Teaching and Supervision
Undergraduate Teaching
Adam teaches on a range of undergraduate modules around political and economic geographies as well as research design and statistical methods. He is keen to engage students in lectures with questions, discussions and examples from his own research so as to support students to be critically aware and empirically informed in thinking through the often simplified debates about the ongoing changes in the world as well as to see the role and relevance of research to policy and people. In his teaching of statistics and quantitative methods Adam uses clear examples, simple explanations and applied research examples to show both how useful numbers can be and that it's not nearly as hard as students might at first imagine!
Adam was one of three nominees for the Best Practice in Feedback award at the 2011 Sheffield Students' Union Academic Awards.
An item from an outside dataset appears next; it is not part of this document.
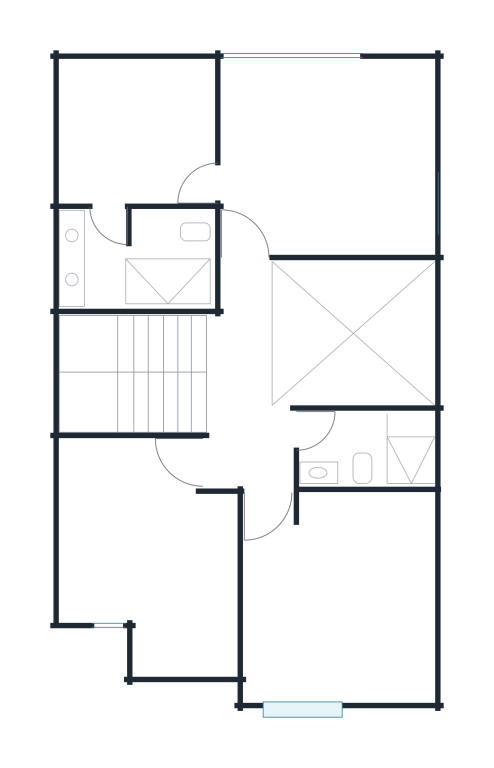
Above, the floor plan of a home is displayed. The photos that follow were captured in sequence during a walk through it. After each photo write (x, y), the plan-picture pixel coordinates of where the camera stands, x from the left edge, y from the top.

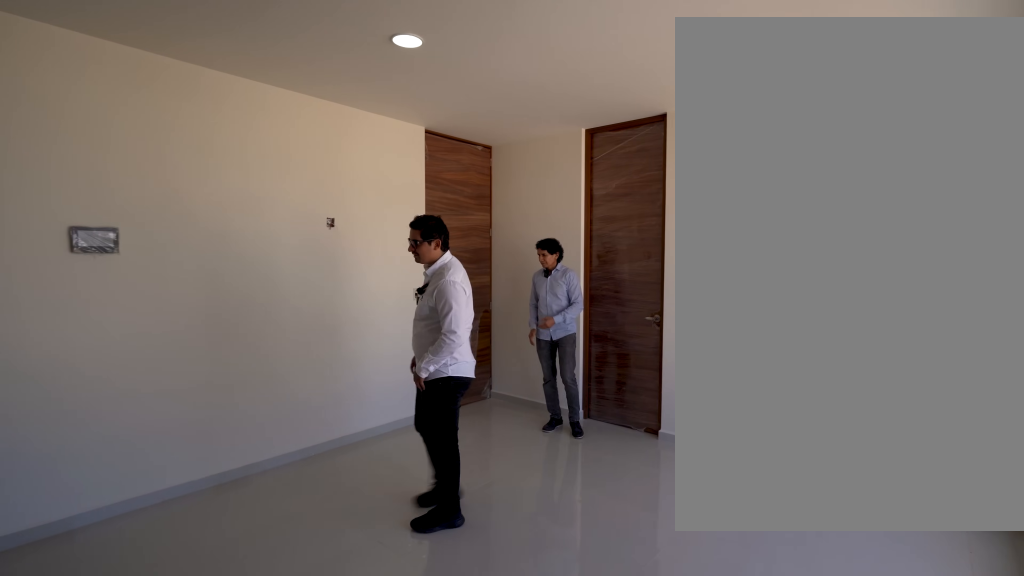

These are awards run, nominated and given by students in recognition that good teaching has an enormous positive impact on student's learning experience.
Adam's input on undergraduate courses includes:
GEO152 Statistical Data Analysis in Geography
GEO231 Socio-Spatial Analysis
GEO243 Political Geographies
GEO358 Geography of Europe Field Class
GEO369 Social and Spatial InequalitiesAll staff also engage in personal supervision and tutoring of individual students at all three levels in the following modules:
GEO163 (Information & Communication Skills for Geographers)
GEO263 or GEO264 (Research Design in Human or Physical Geography)
GEO356 (Geographical Research Project)
Masters Teaching
At Masters level Adam teaches on the Social and Spatial Inequalities course and is involved in modules on Global Inequalities, Urban Inequalities, Core Quantitative Methods and Advanced Quantitative methods. These seminars are a relaxed, open environment for critically informed discussion where students are encouraged to question and deepen their understanding of the issues and evidence. Wherever appropriate Adam is keen to contextualise his teaching with his own research activities, whether in relation to social policy in post-Apartheid South Africa or statistical methods for policy evaluation or the practical measurement of deprivation and inequality.
Adam's specialist teaching on Masters courses includes:
GEO6017 Urban and Regional Inequalities
GEO6019 Global Inequality
GEO6024 Quantitative Methods for SASI I
GEO6025 Advanced Quantitative Methods (Quantitative Methods for SASI II)
Doctoral Supervision
Adam currently supervises the following doctoral research students and would be interested to hear from potential students across his key research interests:
- Abigail Taylor: 'A comparison of child poverty between Lille and Sheffield'
(co-supervised with Professor Jan Windebank, Department of French) - Elle Carter: 'The geography of welfare to work policy - patterns of work and well-being in the UK'
(ESRC Advanced Quantitative Methods funding - co-supervised with Dr Dan Vickers, Department of Geography)
Adam is also responsible for the creation of the Doctoral Training Centre's 'Impact' module aimed as a training module for first year PhD students which will begin in the 2012/13 academic year.
Professional affiliations
Adam is an active member of the UK Social Policy Association and was part of its Executive Committee between 2004 and 2011. He was on the editorial board for the Journal of Social Policy from 2008 to 2012 and has been on the editorial board of Social Policy and Society since 2012. Adam is a regular reviewer for various journals including the Journal of Social Policy, Social Policy and Society, Urban Studies and Environment and Planning A.